Zambie : une femme mariée décède au domicile d’un prêtre catholique, la justice conclut à une mort naturelle

En avril 2020, une affaire ayant suscité une vive émotion en Zambie a retenu l’attention de l’opinion publique. Monicah Mulenga, une femme mariée de 42 ans, est décédée après s’être rendue au domicile du père Abel Mwelwa, un prêtre catholique de l’église St Maurice, située à Lusaka, la capitale du pays.

Selon plusieurs médias locaux, Monicah Mulenga aurait expliqué à son époux qu’elle se rendait à une activité liée à la Ligue des femmes catholiques, mais elle s’est finalement retrouvée chez le prêtre. Après un malaise, elle a été transportée à l’hôpital, où son décès a été constaté.

À la suite de ce drame, une enquête officielle a été ouverte afin de déterminer les circonstances exactes de sa mort et d’établir d’éventuelles responsabilités. L’affaire a rapidement attiré l’attention, notamment en raison de la relation présumée entre la défunte et le religieux.

Le mari de Monicah, Owen Mulenga, a déclaré publiquement qu’il était au courant d’une relation entre son épouse et le père Abel Mwelwa depuis plusieurs mois. Selon ses propos, il aurait découvert, dès novembre 2019, des échanges compromettants entre les deux sur le téléphone de sa femme. Il a affirmé que cette relation avait provoqué de graves tensions dans leur couple, au point qu’ils auraient envisagé le divorce avant de tenter une réconciliation.

Toujours selon Owen Mulenga, malgré ses avertissements, son épouse aurait continué à voir le prêtre, parfois sous prétexte de réunions religieuses. Il a également formulé plusieurs accusations personnelles concernant les circonstances du décès de sa femme. Toutefois, il est important de préciser que ces déclarations relèvent de ses propres allégations et n’ont pas été confirmées par la justice.

Après le décès, le prêtre aurait lui-même alerté d’autres membres de l’église, le mari de la défunte ainsi que la police, permettant son transfert à l’hôpital.

Dans le cadre de l’enquête, le père Abel Mwelwa a été temporairement suspendu de ses fonctions par les autorités ecclésiastiques pendant que les investigations se poursuivaient.

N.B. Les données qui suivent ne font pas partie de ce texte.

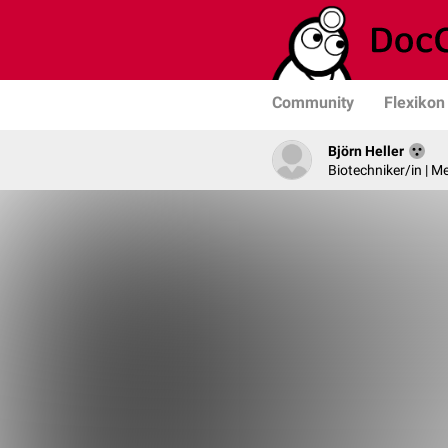
Community
Flexikon
Björn Heller
Biotechniker/in | M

En février 2022, soit près de deux ans après les faits, la justice zambienne a rendu sa conclusion. Selon le médecin légiste d’État, Luchenga Muchelenganga, Monicah Mulenga est décédée d’un arrêt cardiaque soudain, sans qu’il soit possible d’en déterminer précisément l’origine. Aucune preuve n’a permis d’établir une responsabilité pénale du prêtre, qui a donc été libéré sans qu’aucune charge ne soit retenue contre lui.

Cette affaire, largement relayée dans plusieurs pays africains, a alimenté de nombreuses spéculations. Mais à ce jour, la seule conclusion officielle reste celle d’une mort naturelle, tandis que plusieurs accusations formulées publiquement demeurent sans preuve judiciaire.